** Aim **
Reproduce every line of the records below word for word.

** BEGIN Data listing **

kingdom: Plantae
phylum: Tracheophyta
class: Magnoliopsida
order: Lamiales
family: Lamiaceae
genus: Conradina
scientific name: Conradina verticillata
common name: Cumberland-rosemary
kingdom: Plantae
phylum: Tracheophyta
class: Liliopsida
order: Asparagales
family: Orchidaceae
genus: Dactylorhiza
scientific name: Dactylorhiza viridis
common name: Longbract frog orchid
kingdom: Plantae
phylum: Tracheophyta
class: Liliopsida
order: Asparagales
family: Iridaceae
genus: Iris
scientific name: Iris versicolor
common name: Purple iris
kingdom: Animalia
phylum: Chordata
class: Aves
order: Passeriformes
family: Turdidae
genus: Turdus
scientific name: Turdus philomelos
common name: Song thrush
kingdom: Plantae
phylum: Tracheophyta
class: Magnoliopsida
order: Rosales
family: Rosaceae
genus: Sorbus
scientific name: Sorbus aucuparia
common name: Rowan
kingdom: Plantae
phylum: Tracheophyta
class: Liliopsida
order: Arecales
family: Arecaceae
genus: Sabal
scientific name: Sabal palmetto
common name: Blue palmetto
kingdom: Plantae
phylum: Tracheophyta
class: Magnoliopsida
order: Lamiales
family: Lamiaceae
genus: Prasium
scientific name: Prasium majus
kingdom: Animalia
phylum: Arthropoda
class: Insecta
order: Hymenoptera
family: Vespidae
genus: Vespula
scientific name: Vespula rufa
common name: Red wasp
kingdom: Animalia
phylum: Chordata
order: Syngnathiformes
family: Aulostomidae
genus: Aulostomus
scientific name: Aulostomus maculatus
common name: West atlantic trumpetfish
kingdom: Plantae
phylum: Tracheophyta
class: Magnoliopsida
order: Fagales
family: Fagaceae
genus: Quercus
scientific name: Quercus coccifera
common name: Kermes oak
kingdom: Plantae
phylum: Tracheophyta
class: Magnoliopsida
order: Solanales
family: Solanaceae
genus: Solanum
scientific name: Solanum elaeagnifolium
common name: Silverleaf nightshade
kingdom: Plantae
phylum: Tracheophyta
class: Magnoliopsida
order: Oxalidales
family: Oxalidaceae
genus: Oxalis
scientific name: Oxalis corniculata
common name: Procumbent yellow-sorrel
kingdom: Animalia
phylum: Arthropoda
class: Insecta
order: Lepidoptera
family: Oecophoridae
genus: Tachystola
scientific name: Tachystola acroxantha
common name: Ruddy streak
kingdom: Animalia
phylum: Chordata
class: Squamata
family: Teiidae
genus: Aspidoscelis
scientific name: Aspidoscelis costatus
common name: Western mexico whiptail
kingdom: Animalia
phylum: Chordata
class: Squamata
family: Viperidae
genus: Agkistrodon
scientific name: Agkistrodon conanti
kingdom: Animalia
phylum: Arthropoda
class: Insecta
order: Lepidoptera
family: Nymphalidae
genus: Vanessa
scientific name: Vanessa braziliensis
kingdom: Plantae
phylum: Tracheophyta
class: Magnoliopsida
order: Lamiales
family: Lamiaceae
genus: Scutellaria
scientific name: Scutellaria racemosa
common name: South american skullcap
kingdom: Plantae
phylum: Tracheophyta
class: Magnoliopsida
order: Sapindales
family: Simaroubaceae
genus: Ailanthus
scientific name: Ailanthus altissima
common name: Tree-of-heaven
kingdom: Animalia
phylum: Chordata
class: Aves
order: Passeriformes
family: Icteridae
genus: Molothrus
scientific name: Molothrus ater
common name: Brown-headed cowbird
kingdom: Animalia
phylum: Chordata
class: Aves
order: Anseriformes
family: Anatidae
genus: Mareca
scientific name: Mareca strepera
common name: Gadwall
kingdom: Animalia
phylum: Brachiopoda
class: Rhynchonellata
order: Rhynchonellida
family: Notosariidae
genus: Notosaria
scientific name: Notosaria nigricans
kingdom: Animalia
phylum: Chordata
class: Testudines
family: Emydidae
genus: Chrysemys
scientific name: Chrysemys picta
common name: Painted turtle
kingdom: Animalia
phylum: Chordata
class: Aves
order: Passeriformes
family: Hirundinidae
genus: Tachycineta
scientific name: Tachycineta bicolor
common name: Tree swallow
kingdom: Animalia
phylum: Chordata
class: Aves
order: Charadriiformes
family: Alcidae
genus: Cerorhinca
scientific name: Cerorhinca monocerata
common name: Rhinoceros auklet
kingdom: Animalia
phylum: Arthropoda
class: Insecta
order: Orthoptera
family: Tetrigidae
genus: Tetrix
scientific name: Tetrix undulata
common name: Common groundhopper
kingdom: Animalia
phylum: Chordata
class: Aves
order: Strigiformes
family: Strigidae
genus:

** END Data listing **

** Result for this task **
kingdom: Plantae
phylum: Tracheophyta
class: Magnoliopsida
order: Lamiales
family: Lamiaceae
genus: Conradina
scientific name: Conradina verticillata
common name: Cumberland-rosemary
kingdom: Plantae
phylum: Tracheophyta
class: Liliopsida
order: Asparagales
family: Orchidaceae
genus: Dactylorhiza
scientific name: Dactylorhiza viridis
common name: Longbract frog orchid
kingdom: Plantae
phylum: Tracheophyta
class: Liliopsida
order: Asparagales
family: Iridaceae
genus: Iris
scientific name: Iris versicolor
common name: Purple iris
kingdom: Animalia
phylum: Chordata
class: Aves
order: Passeriformes
family: Turdidae
genus: Turdus
scientific name: Turdus philomelos
common name: Song thrush
kingdom: Plantae
phylum: Tracheophyta
class: Magnoliopsida
order: Rosales
family: Rosaceae
genus: Sorbus
scientific name: Sorbus aucuparia
common name: Rowan
kingdom: Plantae
phylum: Tracheophyta
class: Liliopsida
order: Arecales
family: Arecaceae
genus: Sabal
scientific name: Sabal palmetto
common name: Blue palmetto
kingdom: Plantae
phylum: Tracheophyta
class: Magnoliopsida
order: Lamiales
family: Lamiaceae
genus: Prasium
scientific name: Prasium majus
kingdom: Animalia
phylum: Arthropoda
class: Insecta
order: Hymenoptera
family: Vespidae
genus: Vespula
scientific name: Vespula rufa
common name: Red wasp
kingdom: Animalia
phylum: Chordata
order: Syngnathiformes
family: Aulostomidae
genus: Aulostomus
scientific name: Aulostomus maculatus
common name: West atlantic trumpetfish
kingdom: Plantae
phylum: Tracheophyta
class: Magnoliopsida
order: Fagales
family: Fagaceae
genus: Quercus
scientific name: Quercus coccifera
common name: Kermes oak
kingdom: Plantae
phylum: Tracheophyta
class: Magnoliopsida
order: Solanales
family: Solanaceae
genus: Solanum
scientific name: Solanum elaeagnifolium
common name: Silverleaf nightshade
kingdom: Plantae
phylum: Tracheophyta
class: Magnoliopsida
order: Oxalidales
family: Oxalidaceae
genus: Oxalis
scientific name: Oxalis corniculata
common name: Procumbent yellow-sorrel
kingdom: Animalia
phylum: Arthropoda
class: Insecta
order: Lepidoptera
family: Oecophoridae
genus: Tachystola
scientific name: Tachystola acroxantha
common name: Ruddy streak
kingdom: Animalia
phylum: Chordata
class: Squamata
family: Teiidae
genus: Aspidoscelis
scientific name: Aspidoscelis costatus
common name: Western mexico whiptail
kingdom: Animalia
phylum: Chordata
class: Squamata
family: Viperidae
genus: Agkistrodon
scientific name: Agkistrodon conanti
kingdom: Animalia
phylum: Arthropoda
class: Insecta
order: Lepidoptera
family: Nymphalidae
genus: Vanessa
scientific name: Vanessa braziliensis
kingdom: Plantae
phylum: Tracheophyta
class: Magnoliopsida
order: Lamiales
family: Lamiaceae
genus: Scutellaria
scientific name: Scutellaria racemosa
common name: South american skullcap
kingdom: Plantae
phylum: Tracheophyta
class: Magnoliopsida
order: Sapindales
family: Simaroubaceae
genus: Ailanthus
scientific name: Ailanthus altissima
common name: Tree-of-heaven
kingdom: Animalia
phylum: Chordata
class: Aves
order: Passeriformes
family: Icteridae
genus: Molothrus
scientific name: Molothrus ater
common name: Brown-headed cowbird
kingdom: Animalia
phylum: Chordata
class: Aves
order: Anseriformes
family: Anatidae
genus: Mareca
scientific name: Mareca strepera
common name: Gadwall
kingdom: Animalia
phylum: Brachiopoda
class: Rhynchonellata
order: Rhynchonellida
family: Notosariidae
genus: Notosaria
scientific name: Notosaria nigricans
kingdom: Animalia
phylum: Chordata
class: Testudines
family: Emydidae
genus: Chrysemys
scientific name: Chrysemys picta
common name: Painted turtle
kingdom: Animalia
phylum: Chordata
class: Aves
order: Passeriformes
family: Hirundinidae
genus: Tachycineta
scientific name: Tachycineta bicolor
common name: Tree swallow
kingdom: Animalia
phylum: Chordata
class: Aves
order: Charadriiformes
family: Alcidae
genus: Cerorhinca
scientific name: Cerorhinca monocerata
common name: Rhinoceros auklet
kingdom: Animalia
phylum: Arthropoda
class: Insecta
order: Orthoptera
family: Tetrigidae
genus: Tetrix
scientific name: Tetrix undulata
common name: Common groundhopper
kingdom: Animalia
phylum: Chordata
class: Aves
order: Strigiformes
family: Strigidae
genus:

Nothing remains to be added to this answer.